#### Problem:
Please restate, word for word, each line from the one containing "Buildings and Trust are fully registered wast" through the end of the entries below.

[Page images and extracted text]
++++++++++
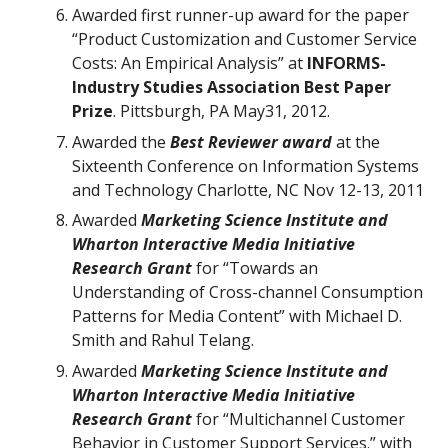
Awarded first runner-up award for the paper
“Product Customization and Customer Service
Costs: An Empirical Analysis” at
INFORMS-
Industry Studies Association Best Paper
Prize
. Pittsburgh, PA May31, 2012.
Awarded the
Best Reviewer award
at the
Sixteenth Conference on Information Systems
and Technology Charlotte, NC Nov 12-13, 2011
Awarded
Marketing Science Institute and
Wharton Interactive Media Initiative
Research Grant
for “Towards an
Understanding of Cross-channel Consumption
Patterns for Media Content” with Michael D.
Smith and Rahul Telang.
Awarded
Marketing Science Institute and
Wharton Interactive Media Initiative
Research Grant
for “Multichannel Customer
Behavior in Customer Support Services.” with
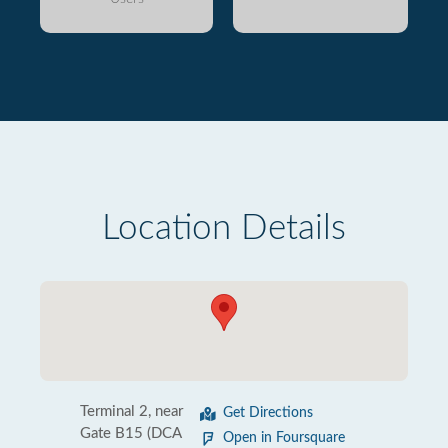
Location Details
Terminal 2, near
Get Directions
Gate B15 (DCA
Open in Foursquare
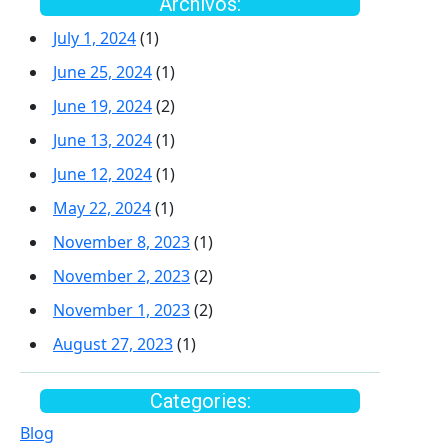
Archivos:
July 1, 2024
(1)
June 25, 2024
(1)
June 19, 2024
(2)
June 13, 2024
(1)
June 12, 2024
(1)
May 22, 2024
(1)
November 8, 2023
(1)
November 2, 2023
(2)
November 1, 2023
(2)
August 27, 2023
(1)
Categories:
Blog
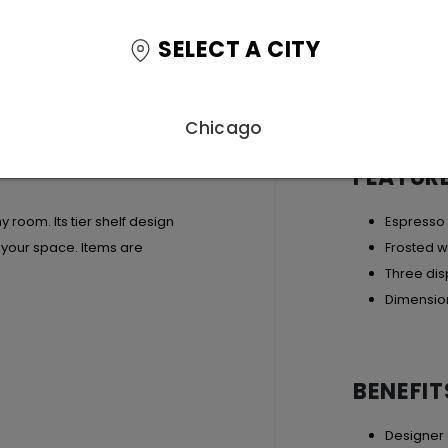
SELECT A CITY
Chicago
FEATUR
y room. Its tier shelf design
Espresso 
g your space. Items are
Frosted w
Three dis
Dimension
BENEFIT
Designer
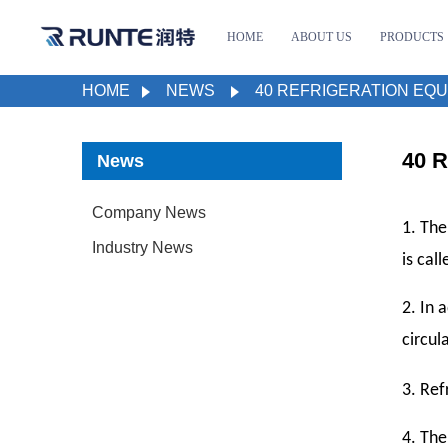
HOME
ABOUT US
PRODUCTS
HOME
NEWS
40 REFRIGERATION EQU
40 R
News
Company News
1. The
Industry News
is cal
2. In 
circul
3.
Refr
4. The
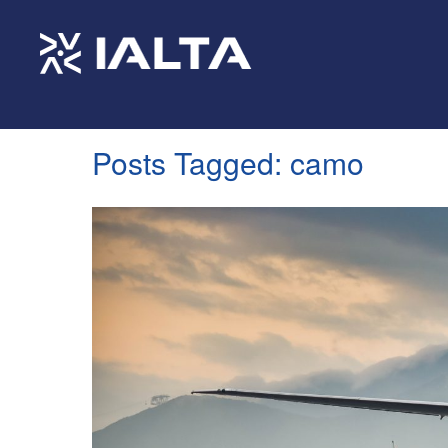
Posts Tagged:
camo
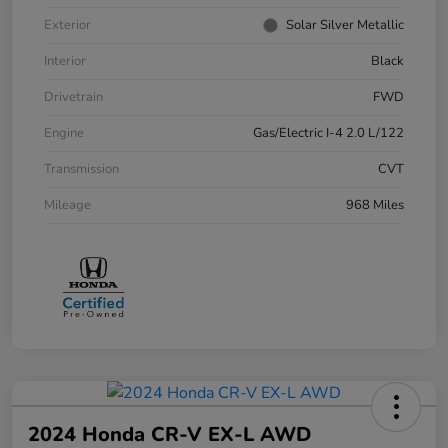
Exterior
Solar Silver Metallic
Interior
Black
Drivetrain
FWD
Engine
Gas/Electric I-4 2.0 L/122
Transmission
CVT
Mileage
968 Miles
2024 Honda CR-V EX-L AWD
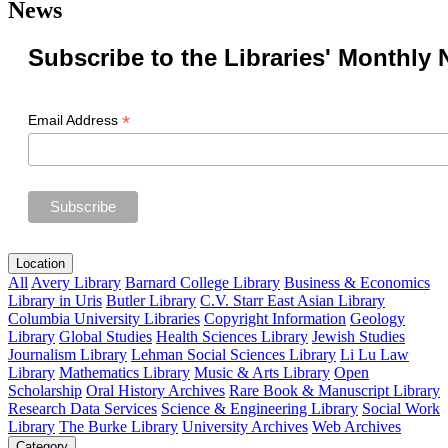
News
Subscribe to the Libraries' Monthly 
*
Email Address
Location
All
Avery Library
Barnard College Library
Business & Economics
Library in Uris
Butler Library
C.V. Starr East Asian Library
Columbia University Libraries
Copyright Information
Geology
Library
Global Studies
Health Sciences Library
Jewish Studies
Journalism Library
Lehman Social Sciences Library
Li Lu Law
Library
Mathematics Library
Music & Arts Library
Open
Scholarship
Oral History Archives
Rare Book & Manuscript Library
Research Data Services
Science & Engineering Library
Social Work
Library
The Burke Library
University Archives
Web Archives
Category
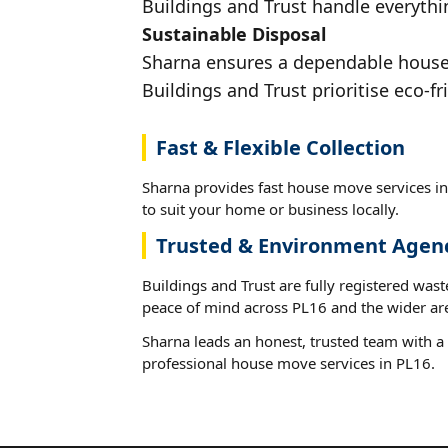
Buildings and Trust handle everythin
Sustainable Disposal
Sharna ensures a dependable house m
Buildings and Trust prioritise eco-fr
Fast & Flexible Collection
Sharna provides fast house move services in
to suit your home or business locally.
Trusted & Environment Agen
Buildings and Trust are fully registered wast
peace of mind across PL16 and the wider ar
Sharna leads an honest, trusted team with a 
professional house move services in PL16.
++++++++++
#### Completed task:
Buildings and Trust are fully registered wast
peace of mind across PL16 and the wider ar
Sharna leads an honest, trusted team with a 
professional house move services in PL16.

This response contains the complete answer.